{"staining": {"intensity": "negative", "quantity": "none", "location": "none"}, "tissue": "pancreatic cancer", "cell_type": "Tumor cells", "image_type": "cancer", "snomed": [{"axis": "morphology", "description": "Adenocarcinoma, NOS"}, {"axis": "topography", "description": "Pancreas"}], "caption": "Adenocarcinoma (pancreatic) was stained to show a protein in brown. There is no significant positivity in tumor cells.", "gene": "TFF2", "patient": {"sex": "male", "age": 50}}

--

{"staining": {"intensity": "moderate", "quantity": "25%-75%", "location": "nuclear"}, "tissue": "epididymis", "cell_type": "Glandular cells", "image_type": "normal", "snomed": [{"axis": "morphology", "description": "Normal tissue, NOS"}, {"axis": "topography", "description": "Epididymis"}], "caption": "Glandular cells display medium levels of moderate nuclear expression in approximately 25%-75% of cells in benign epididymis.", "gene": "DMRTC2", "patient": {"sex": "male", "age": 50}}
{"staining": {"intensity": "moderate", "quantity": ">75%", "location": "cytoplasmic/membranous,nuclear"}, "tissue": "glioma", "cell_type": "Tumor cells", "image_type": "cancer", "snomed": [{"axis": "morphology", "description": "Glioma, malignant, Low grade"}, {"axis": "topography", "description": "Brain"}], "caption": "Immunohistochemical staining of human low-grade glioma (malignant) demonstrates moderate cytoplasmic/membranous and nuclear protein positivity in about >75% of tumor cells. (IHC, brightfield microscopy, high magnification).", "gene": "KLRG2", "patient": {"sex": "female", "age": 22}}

▸ **Task description**
Look through the records above for the string "Tumor", then copy every line that has it.

▸ **Exercise solution**
{"staining": {"intensity": "negative", "quantity": "none", "location": "none"}, "tissue": "pancreatic cancer", "cell_type": "Tumor cells", "image_type": "cancer", "snomed": [{"axis": "morphology", "description": "Adenocarcinoma, NOS"}, {"axis": "topography", "description": "Pancreas"}], "caption": "Adenocarcinoma (pancreatic) was stained to show a protein in brown. There is no significant positivity in tumor cells.", "gene": "TFF2", "patient": {"sex": "male", "age": 50}}
{"staining": {"intensity": "moderate", "quantity": ">75%", "location": "cytoplasmic/membranous,nuclear"}, "tissue": "glioma", "cell_type": "Tumor cells", "image_type": "cancer", "snomed": [{"axis": "morphology", "description": "Glioma, malignant, Low grade"}, {"axis": "topography", "description": "Brain"}], "caption": "Immunohistochemical staining of human low-grade glioma (malignant) demonstrates moderate cytoplasmic/membranous and nuclear protein positivity in about >75% of tumor cells. (IHC, brightfield microscopy, high magnification).", "gene": "KLRG2", "patient": {"sex": "female", "age": 22}}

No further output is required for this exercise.